# What is needed
Without including any image, retype the records word for word.

# Supplied entries
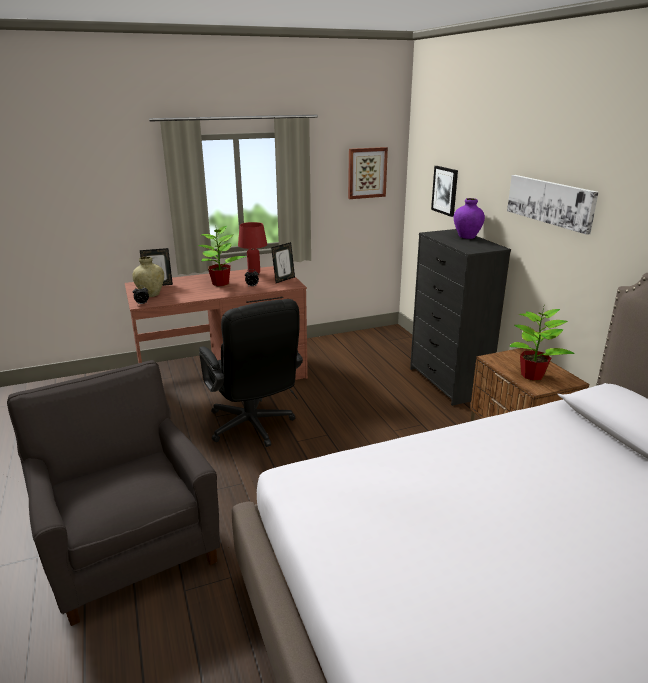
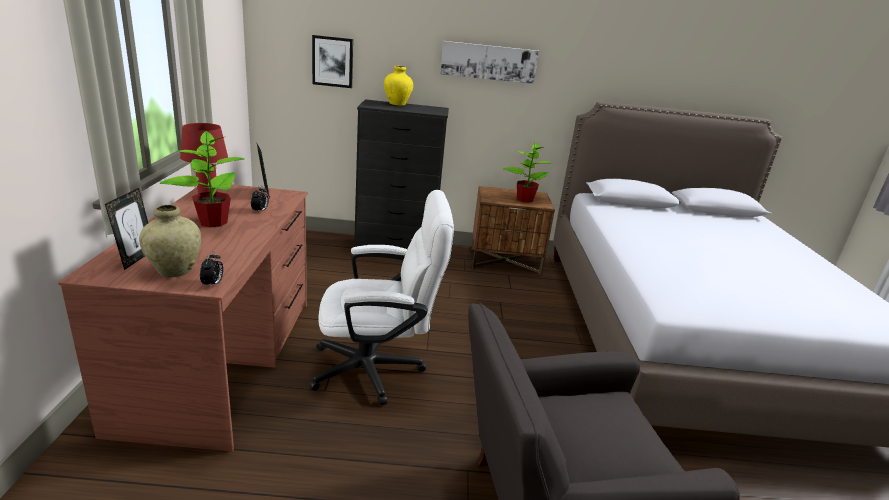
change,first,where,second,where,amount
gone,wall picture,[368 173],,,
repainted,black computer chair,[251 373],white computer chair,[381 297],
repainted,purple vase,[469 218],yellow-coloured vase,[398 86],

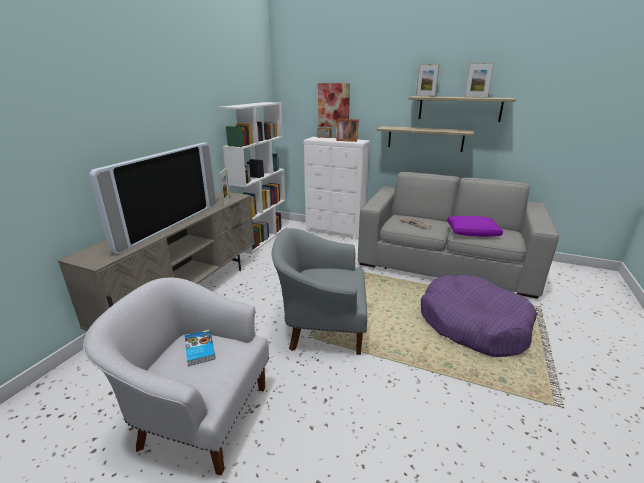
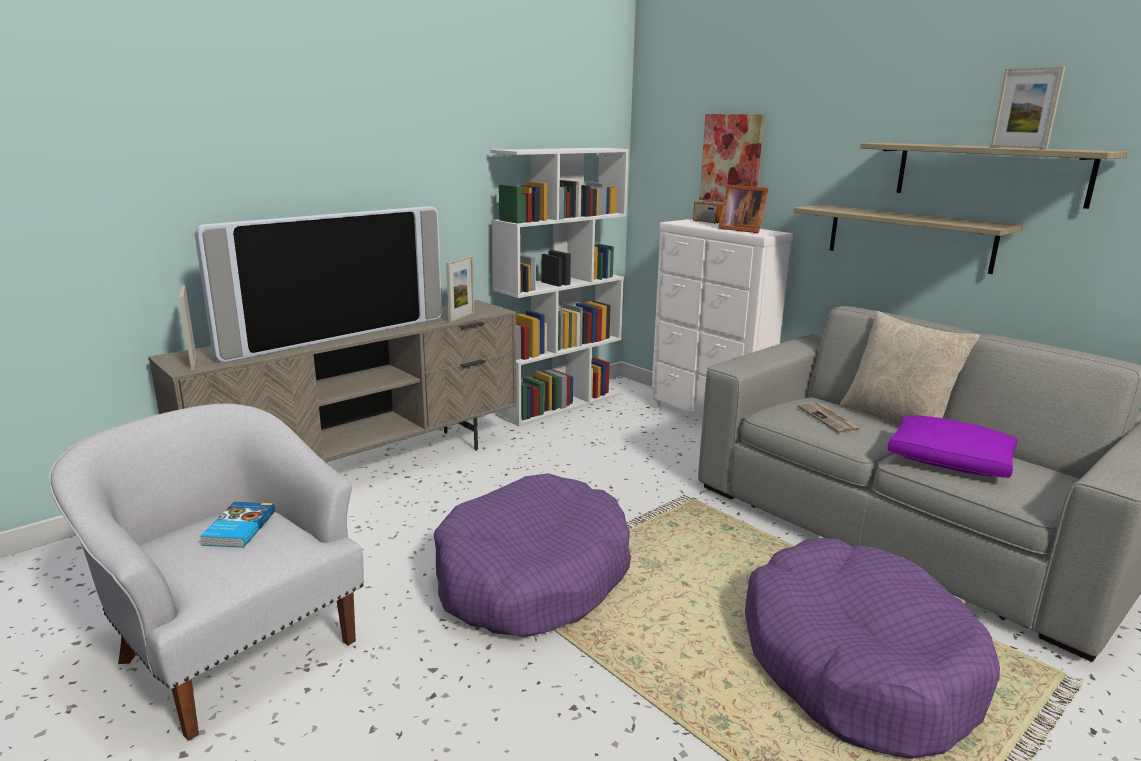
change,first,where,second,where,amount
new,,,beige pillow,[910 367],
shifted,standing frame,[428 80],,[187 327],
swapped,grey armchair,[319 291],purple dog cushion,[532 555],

# Solution to this problem
change,first,where,second,where,amount
gone,wall picture,[368 173],,,
repainted,black computer chair,[251 373],white computer chair,[381 297],
repainted,purple vase,[469 218],yellow-coloured vase,[398 86],

change,first,where,second,where,amount
new,,,beige pillow,[910 367],
shifted,standing frame,[428 80],,[187 327],
swapped,grey armchair,[319 291],purple dog cushion,[532 555],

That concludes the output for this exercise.